## Provided passage
"And
you women, strike out, gather wild onions, wild potatoes!
Gather
all you can! Gather all you can!
Pound
acorns, pound acorns, pound acorns!
Cook,
Cook!
Make
some bread, make some bread!
So
we can eat, so we can eat, so we can eat...
Make
acorn soup so that the people will eat it!...
Don't
talk about starvation, because we never have much!
Eat
acorns!
There
is nothing to it."
--
Song of Chief Yanapayak, Miwok, from "The Way We Lived," edited
with commentary by Malcolm Margolin, copyright 1981.
Many
of us may think of acorns as annoying, crunchy things that are hard
to walk on in your bare feet.
But
the acorn was, and still is, a central staple of the indigenous
peoples of California, revered by them, and, in a local vein, the
Ukiah Valley and its environs are obviously rich with oak groves
while the recollections of the Pomos figure prominently in literature
and ethnographic material dealing with oak trees, acorns and their
main by-products of acorn soup and acorn bread.

## Supplied data

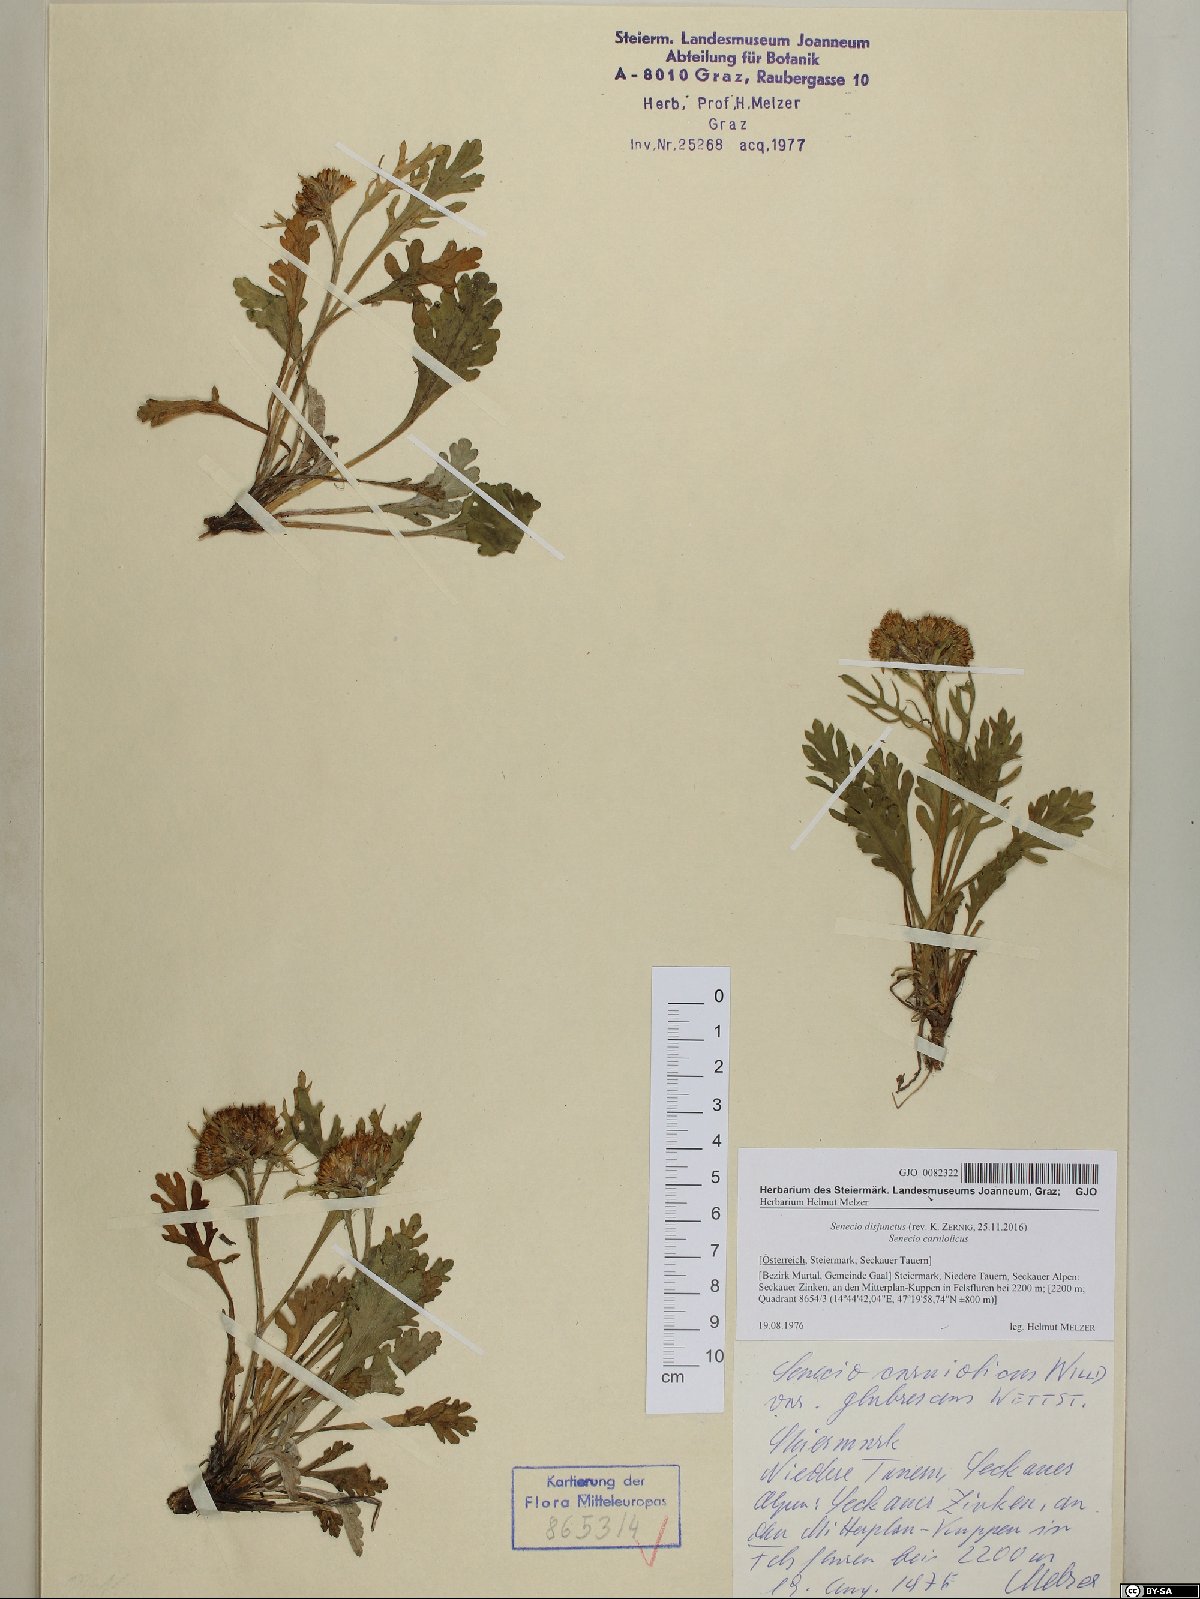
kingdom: Plantae
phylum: Tracheophyta
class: Magnoliopsida
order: Asterales
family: Asteraceae
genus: Jacobaea
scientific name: Jacobaea disjuncta
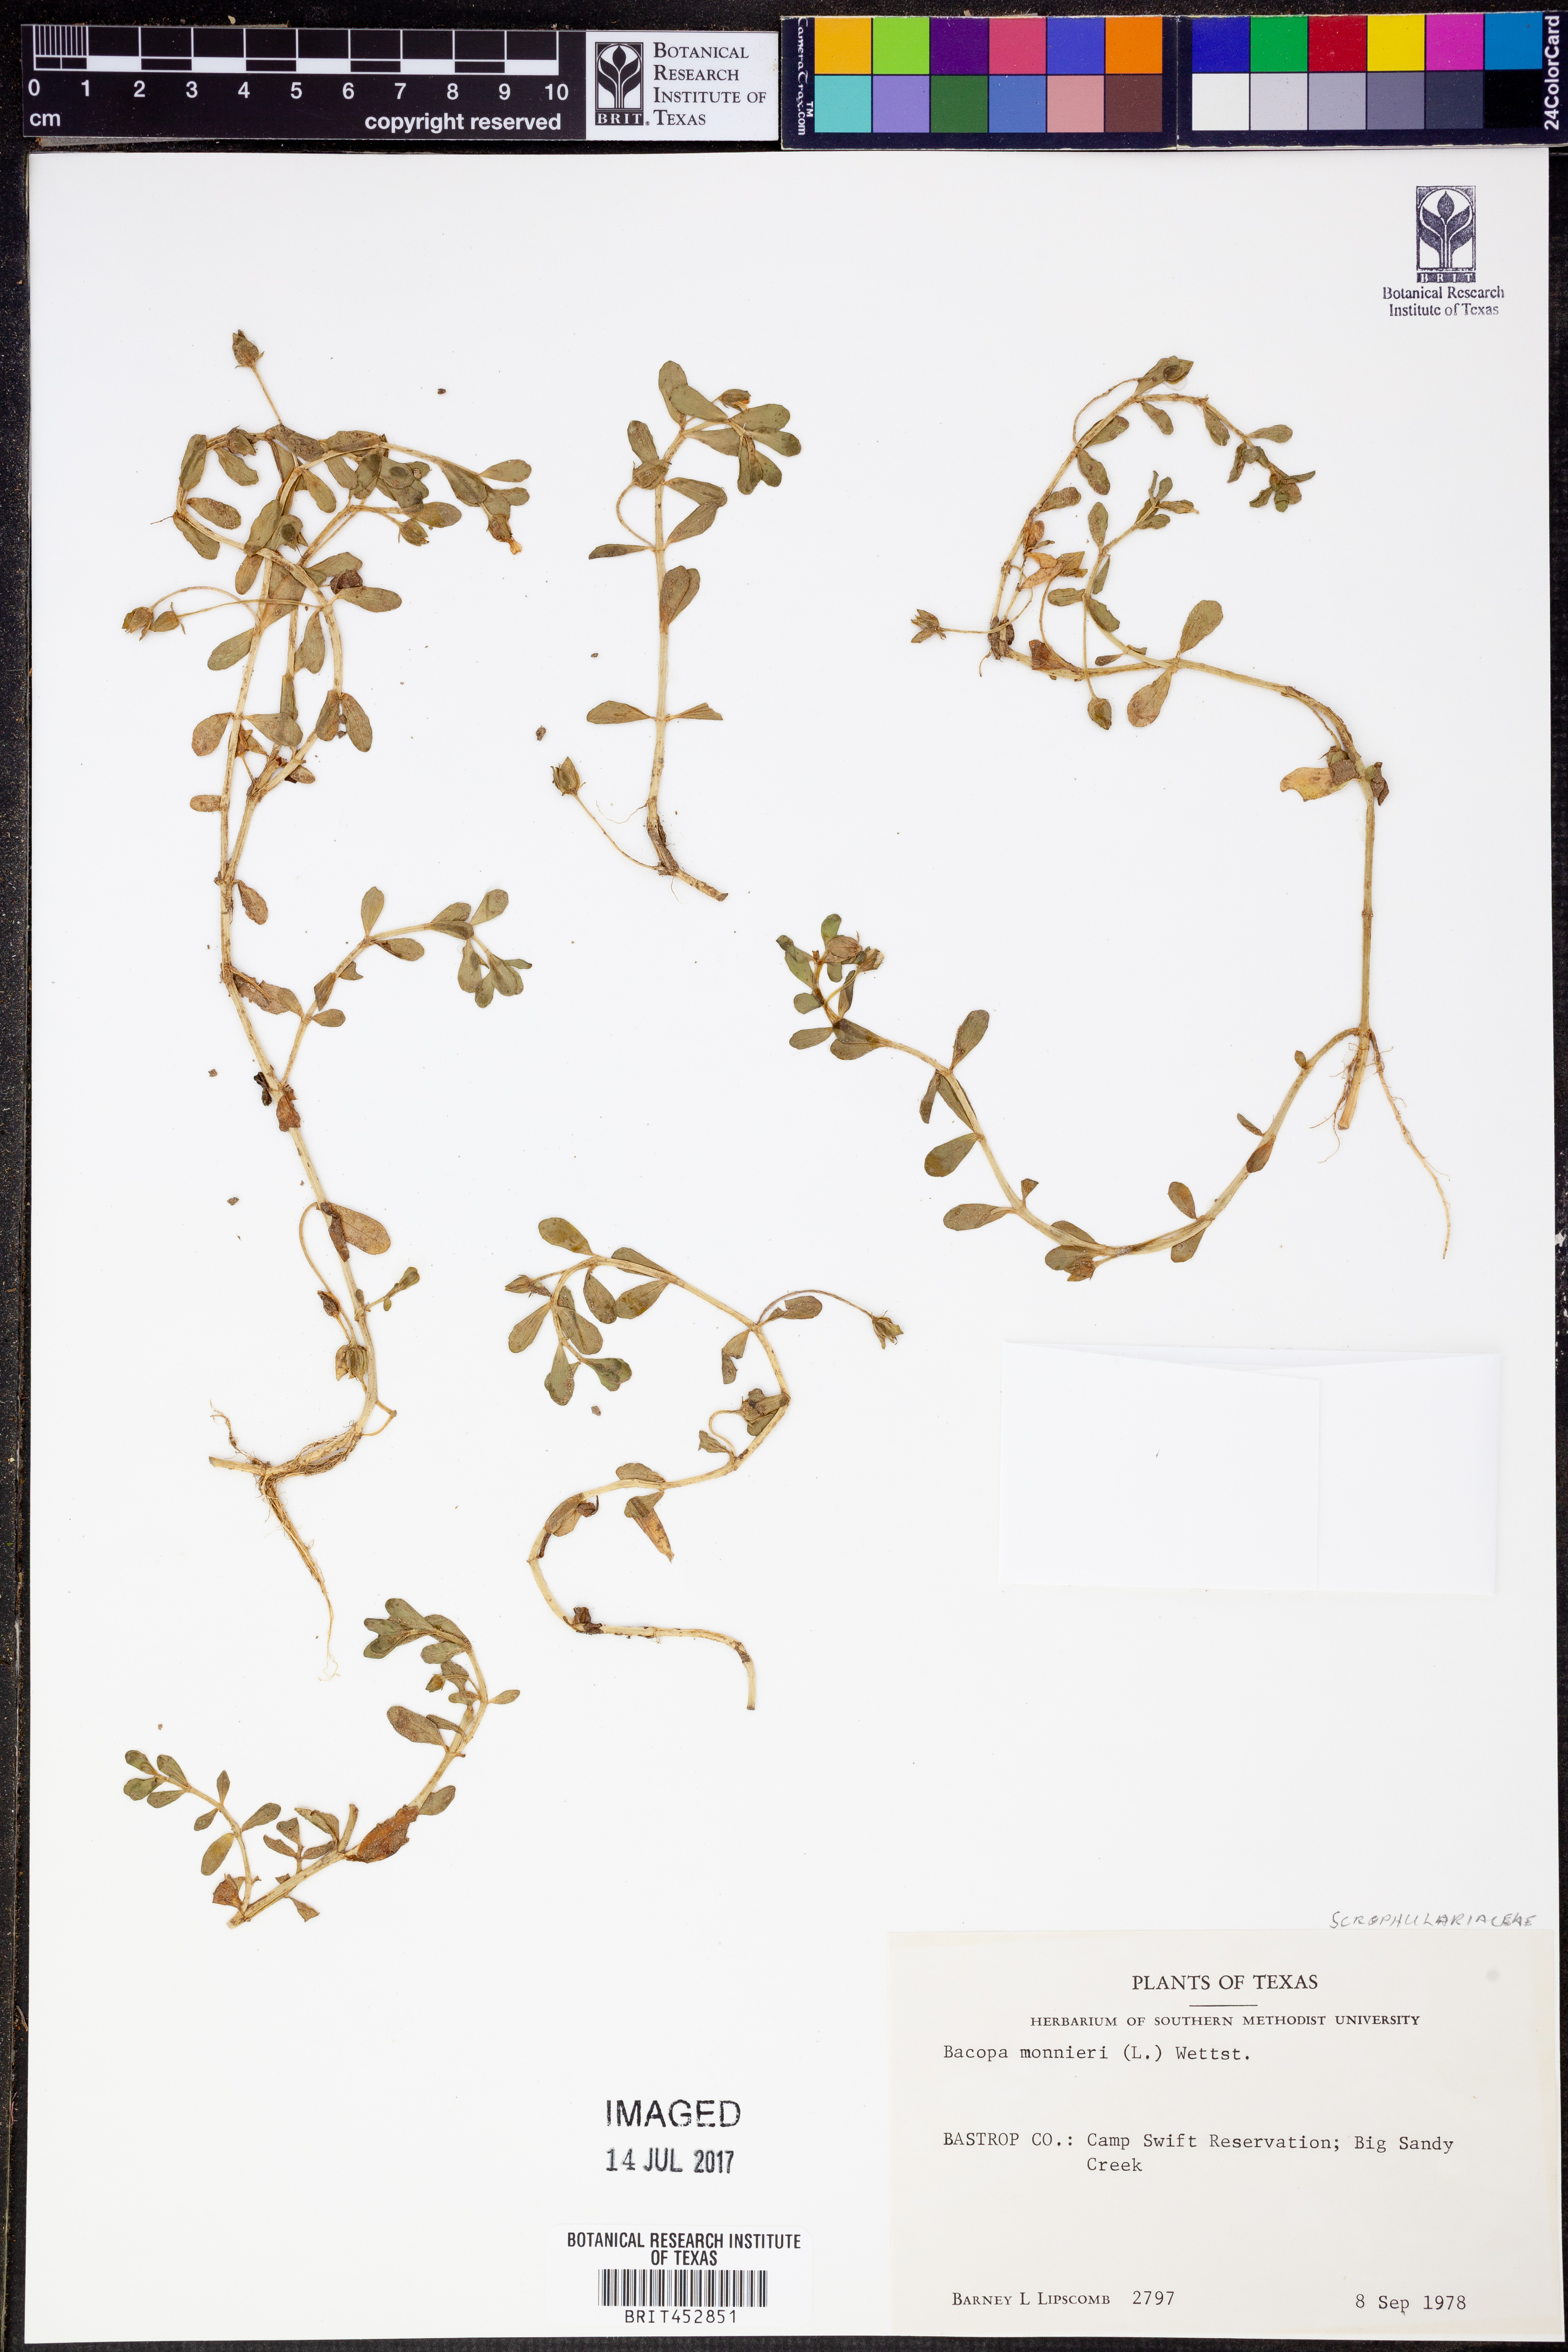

## Goal
Carry the passage on acorns as a staple of California's indigenous peoples forward from its final sentence.

## Result for this task
Though
authors Bruce M. Pavlik, Pamela C. Muick, Sharon G. Johnson and
Marjorie Popper note in their book "Oaks of California" (copyright
1991) that tribes in the southern sections of the state used stone
mortars and pestles to pound acorns to make acorn meal (leaving
behind literally thousands of deep bedrock mortars wherever water
flowed) the Pomo practice of using strong baskets with a hole in
the bottom placed over a mortar stone still has left behind traces
-- if one looks hard enough -- of acorn processing in local areas
where rock and water is plentiful.
Malcolm
Margolin describes pounding acorns as "a woman's daily task -- tedious
and mundane" ("The Way We Lived," pg. 134), while Cahuilla Indians
felt that the tannins in acorns were a curse from the creator and
that, "because of the bitterness of the acorns, women would forever
have to spend much of their lives pounding the nuts with mortars
and leaching the meal with water" ("Oaks of California," pg. 99).
Anyone
inspired to try cooking with acorns in the ancient manner may be
less enthusiastic when they learn it took a full day's work to prepare
a good amount of leached meal.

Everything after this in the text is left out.